A simple example shows that there may not be a stable allocation for the proposed setting. Therefore, I construct two mechanisms that always produce some weakened versions of a stable matching: a Take-House-from-Applicant-stable and incentive compatible cumulative offer mechanism that respects improvements, and a Not-Compromised-Request-from-One-Agent-stable (stronger version of stability) cutoff minimising mechanism. Finally, I propose an integer programming solution for detecting a blocking-undominated Not-Compromised-Request-from-One-Agent-stable matching. Building on these results, I argue that presented procedures could serve as a helpful tool for solving the college housing crisis.

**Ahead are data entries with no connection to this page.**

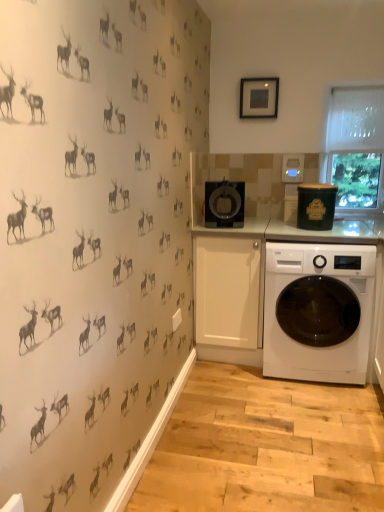
Question: Is black glossy coffee maker at center, the 1th appliance positioned from the left, smaller than white glossy washing machine at lower right?

Choices:
 (A) yes
 (B) no

Answer: (A)

Question: Can you confirm if black glossy coffee maker at center, the 1th appliance positioned from the left, is wider than white glossy washing machine at lower right?

Choices:
 (A) no
 (B) yes

Answer: (A)

Question: Can we say black glossy coffee maker at center, which ranks as the 2th appliance in right-to-left order, lies outside white glossy washing machine at lower right?

Choices:
 (A) no
 (B) yes

Answer: (B)

Question: Is there a large distance between black glossy coffee maker at center, the 1th appliance positioned from the left, and white glossy washing machine at lower right?

Choices:
 (A) yes
 (B) no

Answer: (B)

Question: Is black glossy coffee maker at center, the 1th appliance positioned from the left, in front of white glossy washing machine at lower right?

Choices:
 (A) no
 (B) yes

Answer: (A)

Question: Is point pos(274,106) closer or farther from the camera than point pos(215,211)?

Choices:
 (A) farther
 (B) closer

Answer: (A)

Question: Would you say matte black picture frame at upper center is inside or outside black glossy coffee maker at center, the 1th appliance positioned from the left?

Choices:
 (A) inside
 (B) outside

Answer: (B)

Question: From the image's perspective, relative to black glossy coffee maker at center, the 1th appliance positioned from the left, is matte black picture frame at upper center above or below?

Choices:
 (A) above
 (B) below

Answer: (A)

Question: Relative to black glossy coffee maker at center, which ranks as the 2th appliance in right-to-left order, is matte black picture frame at upper center in front or behind?

Choices:
 (A) behind
 (B) front

Answer: (A)

Question: From a real-world perspective, is black glossy coffee maker at center, the 1th appliance positioned from the left, positioned above or below white glossy washing machine at lower right?

Choices:
 (A) above
 (B) below

Answer: (A)

Question: In the image, is black glossy coffee maker at center, the 1th appliance positioned from the left, positioned in front of or behind white glossy washing machine at lower right?

Choices:
 (A) behind
 (B) front

Answer: (A)

Question: Looking at the image, does black glossy coffee maker at center, which ranks as the 2th appliance in right-to-left order, seem bigger or smaller compared to white glossy washing machine at lower right?

Choices:
 (A) small
 (B) big

Answer: (A)

Question: Does point (208, 212) appear closer or farther from the camera than point (316, 352)?

Choices:
 (A) farther
 (B) closer

Answer: (A)

Question: Considering their positions, is green matte canister at upper right, which is the second appliance from left to right, located in front of or behind matte black picture frame at upper center?

Choices:
 (A) front
 (B) behind

Answer: (A)

Question: Based on their sizes in the image, would you say green matte canister at upper right, which is the second appliance from left to right, is bigger or smaller than matte black picture frame at upper center?

Choices:
 (A) small
 (B) big

Answer: (B)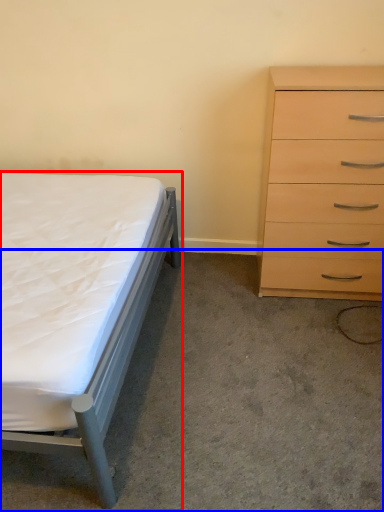
Question: Which of the following is the closest to the observer, bed (highlighted by a red box) or concrete (highlighted by a blue box)?

Choices:
 (A) bed
 (B) concrete

Answer: (A)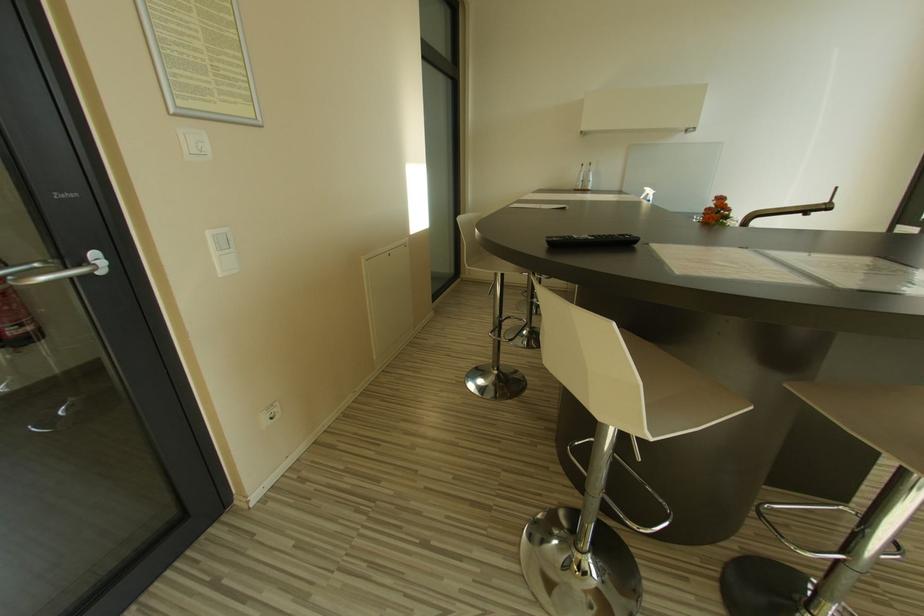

Presented at: Conference on Mechanism and Institution Design at the National University of Singapore (online, Summer 2022) & 12th Conference on Economic Design at the University of Padova (in person, Summer 2022)

• Affirmative Action with Overlapping Reserves: Choice Rules under the One-to-All Approach

Abstract. This study proposes a number of solutions to resource allocation problems in an affirmative action agenda. Quotas are introduced as a way to promote members of minority groups. In addition, reserves may overlap: any candidate can belong to many minority groups, or, in other words, have more than one trait. Moreover, once selected, each candidate can fill one reserve position for each of her traits, rather than just one position for one of her traits. This makes the entire decision process more transparent for applicants and allows them to potentially utilize all their traits. I extend the approach of Sönmez and Yenmez (2019) who proposed a paired-admissions choice correspondence that works under no more than two traits. In turn, I allow for any number of traits focusing on extracting the best possible agents, such that the chosen set is non-wasteful, the most diverse, and eliminates collective justified envy. Two new, lower- and upper-dominant choice rules and a class of sum-minimizing choice correspondences are introduced and characterized.

Work in progress

• Relaxing Stability and Efficiency in Two-Sided Matching Markets (first draft soon)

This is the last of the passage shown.